The Big “O” right after an IUI?

Well that was a crazy week.  Or maybe it was me who was crazy, but I made it!  I was a complete emotional wreck.

Anywho, I finished my last day of Clomid yesterday and then I have my 2nd ultrasound on Monday morning.  I think this time I am going to start keeping a record of the rate the follicles are growing.  I kind of feel like 1 cow in a herd that they just shove a wand up my Hoo-Ha, take some scans and then tell me to get dressed.  I am the kind of patient that likes to know what is going on and why.  But they look at me like I am crazy for caring.  Do other women go there and just read a magazine and figure everything happens like clockwork?

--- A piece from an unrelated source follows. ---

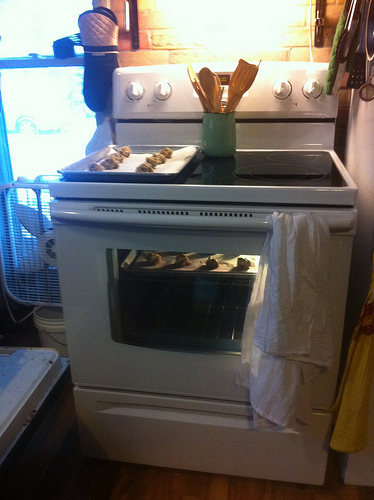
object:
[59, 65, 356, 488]
stove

I haven’t seen my doctor since the IUI, but hopefully I will see him again before then.  I wanted to ask him if he thinks me having an orgasm right after the IUI would help.  They left the room for like 20 minutes after the last IUI.  So maybe my husband can give me a “hand”?  Talk about setting the mood.  I know it is urban legend or internet legend or even an old wives tale, but it can’t hurt, right? 🙂

I know that I want a child.  I feel the pull every time I see a child under the age of 14.  I just want to mother them and take care of them and see them grow.  I know I have maternal instincts, I always have.  But is it just me, or does the sound of a screaming baby or toddler in a restaurant still make you want to run for the nearest bottle of Jack Daniel’s?  That’s bad, right?  I know that you get the amazing and the terrible with all things motherhood.  But it is just that sound that makes me want to flee from that sound.

Okay, I think that was enough randomness in one post!  I will do my best to keep up with my thoughts and feelings everyday.  I feel that I process them so much more when I get them down in words and post them.  Then I can “self diagnose” myself when I read my posts and your comments.  Thank you for all the likes, follows and even a reblog!